Page-level text extractions:
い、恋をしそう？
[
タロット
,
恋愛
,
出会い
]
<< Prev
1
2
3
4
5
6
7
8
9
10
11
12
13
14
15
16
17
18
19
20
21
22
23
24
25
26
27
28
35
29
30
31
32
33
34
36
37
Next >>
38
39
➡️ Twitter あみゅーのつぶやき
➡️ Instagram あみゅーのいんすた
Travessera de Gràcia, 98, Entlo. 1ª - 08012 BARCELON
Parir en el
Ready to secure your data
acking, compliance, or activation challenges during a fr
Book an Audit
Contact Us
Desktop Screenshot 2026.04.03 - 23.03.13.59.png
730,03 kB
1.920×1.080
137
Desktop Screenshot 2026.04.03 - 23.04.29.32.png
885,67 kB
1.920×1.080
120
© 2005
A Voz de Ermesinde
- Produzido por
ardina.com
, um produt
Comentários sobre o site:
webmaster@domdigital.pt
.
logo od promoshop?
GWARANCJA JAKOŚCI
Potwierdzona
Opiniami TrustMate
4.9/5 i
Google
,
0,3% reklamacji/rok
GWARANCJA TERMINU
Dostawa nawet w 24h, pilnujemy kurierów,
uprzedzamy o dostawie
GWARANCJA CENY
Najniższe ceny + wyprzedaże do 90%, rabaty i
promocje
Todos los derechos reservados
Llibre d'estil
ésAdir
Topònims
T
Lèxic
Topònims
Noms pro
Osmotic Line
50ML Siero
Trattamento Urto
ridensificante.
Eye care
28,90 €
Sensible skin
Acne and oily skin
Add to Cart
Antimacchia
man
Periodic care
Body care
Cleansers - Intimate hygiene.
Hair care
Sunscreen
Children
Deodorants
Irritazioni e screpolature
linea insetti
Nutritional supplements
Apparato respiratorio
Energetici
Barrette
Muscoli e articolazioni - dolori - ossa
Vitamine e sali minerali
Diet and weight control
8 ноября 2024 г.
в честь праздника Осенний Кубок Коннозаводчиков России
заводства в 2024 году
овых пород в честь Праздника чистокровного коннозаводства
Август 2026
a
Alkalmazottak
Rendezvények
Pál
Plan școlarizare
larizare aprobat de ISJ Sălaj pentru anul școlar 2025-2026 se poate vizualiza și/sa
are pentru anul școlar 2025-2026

Requirement:
Once you have found every line above holding the word "anul", copy those lines.

Result of this exercise:
larizare aprobat de ISJ Sălaj pentru anul școlar 2025-2026 se poate vizualiza și/sa
are pentru anul școlar 2025-2026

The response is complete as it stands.